• [本文]
________

お店のトイレの壁の張り紙に「当店ではトイレ内も含め、店内全ての箇所において禁煙とさせていただいておりますが、店頭にてトイレ内での喫煙についてお客様から多数のご意見を頂戴しております。あとからお使いになる形のためにも喫煙は店外近くの喫煙所にてお願い致します」とズラズラ書かれた日本語に対して、英語で「No Smoking」とだけ書かれていた。日本という国はおもてなしの国なんじゃなくて、同じことをやるためにこれだけ気を使わなきゃいけない国なんだと思う。

7

10年前に勤めてた職場に、当時60手前の大先輩がいた。フィリピン人の彼女(?)がいて、呑む打つ買うと三拍子そろったおじさんだったのだけど、ある時大先輩の携帯電話から「残酷な天使のテーゼ」の着メロが流れてきた。

そんなイメージは全くなかったので、「エヴァンゲリオン好きなんですか!?」と驚いて尋ねたら、「エヴァには随分稼がせてもらったから……」と大先輩はパチンコのハンドルを回す仕草をしてみせながら、照れ笑いした。

「ところでバイアグラの通販を見つけたんだけど、効くと思う?」と大先輩は話題を変え、錠剤が写った謎のチラシを見せて尋ねてきた。「飲んだことないし、わかんないす……」と答えながら、この人、マンガみたいなおじさんだな、と思った。

6

スマッシュブラザーズの新作を買ったのだけど、操作を全然覚えてなくて笑った。稽古をつけてもらおうと、ニンテンドー64の初代から遊んでいた友人 S と一緒にプレイしたんだけど、S もやっぱり何も覚えておらず、老人のおゆうぎのようなヨチヨチした対戦を5回ぐらいやって、ため息をついた。

職場に何を言われてもすぐ忘れる人がいて、「あれやりましたか」「これ終わりましたか」と訊くと「あー、忘れてた。あとでやります」と返ってくるんだけど、3日後ぐらいにまた同じやりとりをすることになる。前職にものすごく仕事ができる F さんという人がいて、F さんは「私は他人にメモすることを求めない。尋ねられれば何度でも同じ説明をする」と言っていて、その真意がわからなかったんだけど、すぐに忘れる人を前にして一層わからない。F さんに教えてもらいたい。

________

[資料の抜粋]
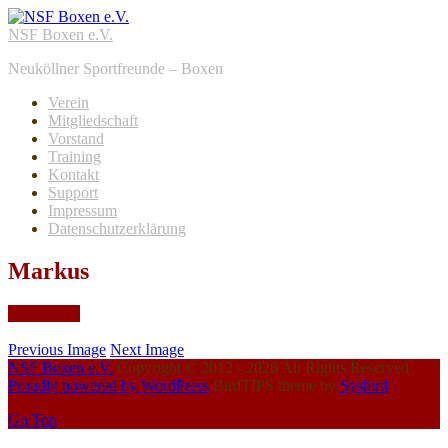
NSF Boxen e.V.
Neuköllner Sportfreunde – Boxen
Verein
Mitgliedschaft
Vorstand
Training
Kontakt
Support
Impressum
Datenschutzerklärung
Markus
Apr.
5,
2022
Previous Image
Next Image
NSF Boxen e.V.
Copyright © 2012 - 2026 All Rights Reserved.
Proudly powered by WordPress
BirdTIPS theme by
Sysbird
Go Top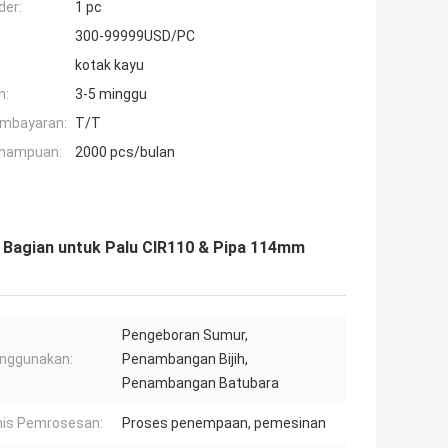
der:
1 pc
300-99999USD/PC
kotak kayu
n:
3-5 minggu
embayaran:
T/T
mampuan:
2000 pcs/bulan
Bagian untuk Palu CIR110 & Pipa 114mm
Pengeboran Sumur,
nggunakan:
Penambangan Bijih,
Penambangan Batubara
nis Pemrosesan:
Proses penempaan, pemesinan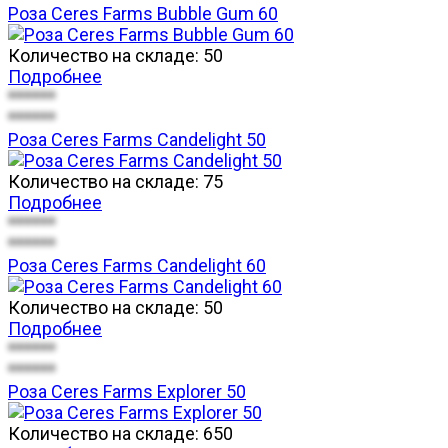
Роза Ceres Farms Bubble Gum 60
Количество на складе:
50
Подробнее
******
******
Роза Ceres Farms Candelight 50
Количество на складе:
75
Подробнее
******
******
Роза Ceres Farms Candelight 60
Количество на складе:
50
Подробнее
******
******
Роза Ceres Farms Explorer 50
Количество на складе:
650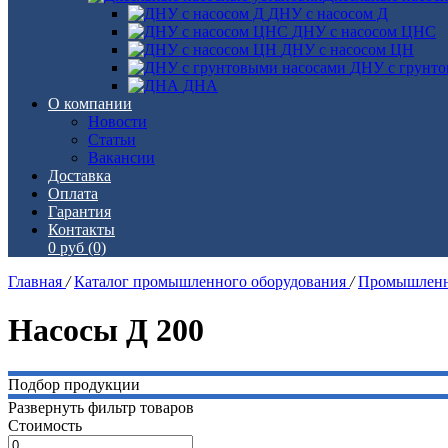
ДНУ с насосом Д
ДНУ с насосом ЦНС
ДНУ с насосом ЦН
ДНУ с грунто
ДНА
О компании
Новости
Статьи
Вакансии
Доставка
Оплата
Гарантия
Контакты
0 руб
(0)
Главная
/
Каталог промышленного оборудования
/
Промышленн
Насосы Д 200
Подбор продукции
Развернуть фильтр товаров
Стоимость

________

• [指示]
1. 本文によると、10年前の職場の大先輩の携帯電話から流れてきた着メロは何の曲か。
2. 本文の「お店のトイレの壁の張り紙に「」から「いなおじさんだな、と思った。」までを、終わりの語句も含めてそのまま書き写す。

• [各問の解答]
1. 「残酷な天使のテーゼ」

2.
お店のトイレの壁の張り紙に「当店ではトイレ内も含め、店内全ての箇所において禁煙とさせていただいておりますが、店頭にてトイレ内での喫煙についてお客様から多数のご意見を頂戴しております。あとからお使いになる形のためにも喫煙は店外近くの喫煙所にてお願い致します」とズラズラ書かれた日本語に対して、英語で「No Smoking」とだけ書かれていた。日本という国はおもてなしの国なんじゃなくて、同じことをやるためにこれだけ気を使わなきゃいけない国なんだと思う。

7

10年前に勤めてた職場に、当時60手前の大先輩がいた。フィリピン人の彼女(?)がいて、呑む打つ買うと三拍子そろったおじさんだったのだけど、ある時大先輩の携帯電話から「残酷な天使のテーゼ」の着メロが流れてきた。

そんなイメージは全くなかったので、「エヴァンゲリオン好きなんですか!?」と驚いて尋ねたら、「エヴァには随分稼がせてもらったから……」と大先輩はパチンコのハンドルを回す仕草をしてみせながら、照れ笑いした。

「ところでバイアグラの通販を見つけたんだけど、効くと思う?」と大先輩は話題を変え、錠剤が写った謎のチラシを見せて尋ねてきた。「飲んだことないし、わかんないす……」と答えながら、この人、マンガみたいなおじさんだな、と思った。